Although the film itself employs Hollywood clichés while attempting to evade them, I laud the film as surprisingly feminist. The brash and foul-mouthed Jamie is a lovable, relatable, and refreshingly flawed heroine who even admits that she is “emotionally damaged” and “imperfect.” More importantly, screenwriters have finally created a female protagonist who enjoys and loves sex! I’ve been waiting for this moment for years! Jamie unabashedly reveals her sexual preferences to Dylan, and her love of sex is not necessarily tied to intimacy. This fact needs to finally be conveyed to male moviegoers, for women are often portrayed as the weepy saboteurs of “friends with benefits” relationships because they are “clingy” or “jealous.” Fortunately, Jamie is a far cry from Katherine Heigl in the “Ugly Truth,” who responds to Gerard Butler’s question, “do you flick the bean?” [masturbate] with revulsion; she enjoys sex as a purely physical act. What I love about Jamie is that she does not play prim and proper and she is an unapologetically sexual being. Additionally, I must add that unlike the media would lead us to believe, having a “friend with benefits” is possible for women and can be completely risk-free.
However, I was disappointed that the film does indeed end in a stereotypical rom-com flash mob finale. Spontaneity is glorified, and Jamie finally obtains her romanticized Prince Charming in the guise of Justin Timberlake. Thus, the film is paradoxical and leaves me with contradicting emotions. Should we still desire for our lives to recreate tawdry movie scripts?

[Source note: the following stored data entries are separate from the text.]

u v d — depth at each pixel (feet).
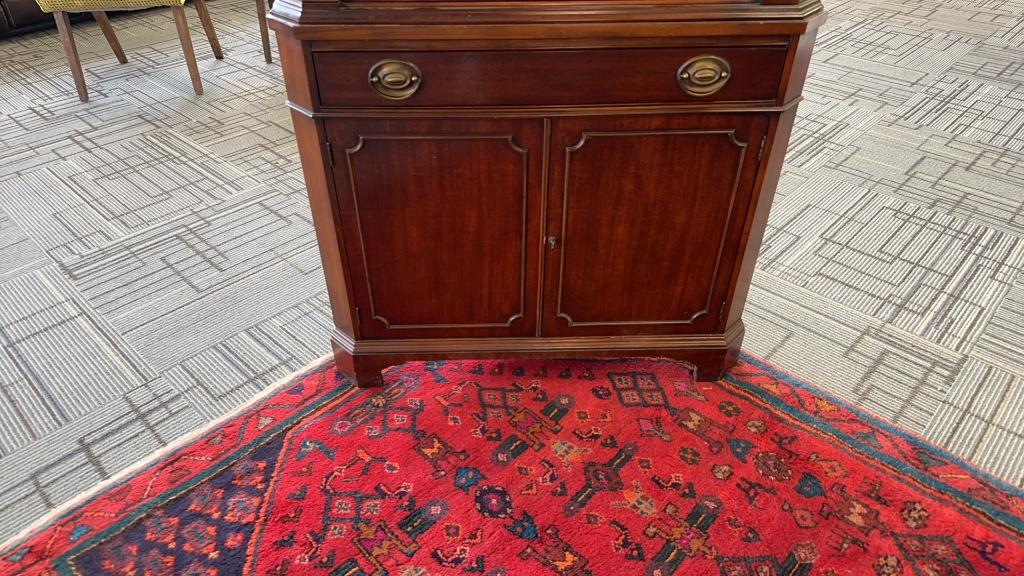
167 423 4.18
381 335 4.24
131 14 11.05
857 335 4.87
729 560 3.38
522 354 4.29
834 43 9.99
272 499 3.67
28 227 6.02
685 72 3.19
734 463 3.89
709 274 4.00
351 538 3.47
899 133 7.55
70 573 3.29
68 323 4.95
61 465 3.90
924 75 8.93
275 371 4.58
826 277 5.44
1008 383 4.46
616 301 4.11
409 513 3.60
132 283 5.37
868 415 4.22
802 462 3.89
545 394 4.36
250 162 7.06
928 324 4.96
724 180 3.60
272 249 5.79
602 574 3.32
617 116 3.34
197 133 7.59
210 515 3.58
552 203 3.65
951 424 4.17
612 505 3.65
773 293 5.28
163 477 3.78
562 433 4.09
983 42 9.98
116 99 8.34
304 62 3.11
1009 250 5.71
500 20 3.00
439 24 2.98
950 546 3.43
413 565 3.35
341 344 4.30
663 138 3.43
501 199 3.64
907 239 5.87
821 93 8.47
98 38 10.14
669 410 4.24
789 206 6.31
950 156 7.10
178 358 4.67
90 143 7.37
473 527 3.54
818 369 4.59
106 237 5.91
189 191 6.57
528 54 3.11
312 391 4.39
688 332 4.28
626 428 4.12
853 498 3.68
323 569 3.33
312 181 3.64
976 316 5.03
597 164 3.51
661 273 3.99
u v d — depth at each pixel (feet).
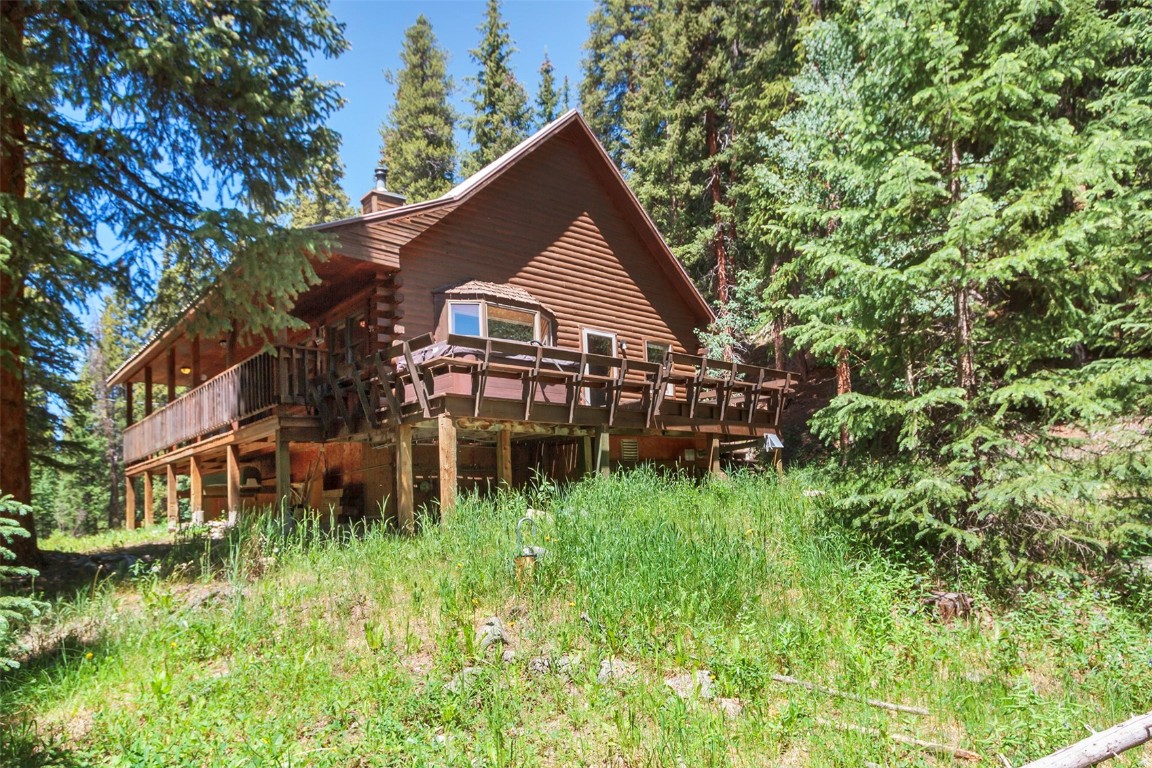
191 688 16.43
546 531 24.11
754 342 75.10
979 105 21.54
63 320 30.27
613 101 111.96
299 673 16.74
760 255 63.05
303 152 33.88
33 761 13.52
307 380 39.09
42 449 44.21
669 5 93.20
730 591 19.58
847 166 23.61
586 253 52.90
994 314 22.97
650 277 57.36
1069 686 15.89
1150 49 33.55
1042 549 20.51
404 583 22.41
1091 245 19.49
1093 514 20.30
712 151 75.97
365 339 44.27
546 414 35.12
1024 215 20.66
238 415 41.63
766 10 66.03
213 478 66.85
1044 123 21.25
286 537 28.60
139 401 120.06
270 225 30.22
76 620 21.70
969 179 21.35
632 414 39.42
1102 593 19.16
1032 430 20.97
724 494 31.71
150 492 64.64
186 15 29.17
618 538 22.13
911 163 20.36
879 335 23.40
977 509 20.25
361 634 19.31
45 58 27.02
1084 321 21.08
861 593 19.45
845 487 23.34
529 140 48.65
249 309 30.86
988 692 15.51
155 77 29.32
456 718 14.79
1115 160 18.85
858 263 21.36
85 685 17.25
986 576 20.34
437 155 125.08
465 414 31.58
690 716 14.33
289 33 33.78
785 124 50.34
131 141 29.01
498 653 16.70
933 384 23.22
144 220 30.40
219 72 29.43
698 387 42.86
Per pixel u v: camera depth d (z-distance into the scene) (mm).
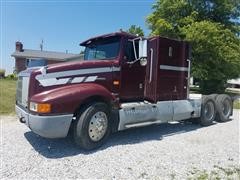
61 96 4523
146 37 6137
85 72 5125
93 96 5012
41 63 5312
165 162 4414
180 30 19812
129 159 4516
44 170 3912
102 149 5035
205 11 23047
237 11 23625
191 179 3721
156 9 22812
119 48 5688
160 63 6238
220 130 7168
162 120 6266
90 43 6469
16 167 3988
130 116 5543
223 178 3781
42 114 4367
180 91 6855
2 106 9602
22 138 5594
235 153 5023
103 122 5098
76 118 4852
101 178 3699
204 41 18594
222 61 20266
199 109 7441
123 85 5746
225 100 8586
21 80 5312
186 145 5500
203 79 21797
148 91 6211
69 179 3629
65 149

I still firmly believe that romantic comedies sabotage meaningful relationships. People are more complex than photogenic, two-dimensional characters, and love is (thankfully) more nuanced, challenging, and real than a collection of cheesy “take your breath away” moments. The false expectations of these films are inherently damaging. We should not attempt to have reality mirror the illusions of simplified Hollywood love.
Instead of waiting for a white horse to whisk us away, we should be looking for a companion who genuinely respects and loves us. Prince Charming comes in many forms, and besides, he is more interesting when he is a flawed, real human being! As a struggling hopeless romantic myself, I bid women to stop searching for the “happily-ever-afters” of chick-flicks and instead, to simply enjoy life, love, and sex.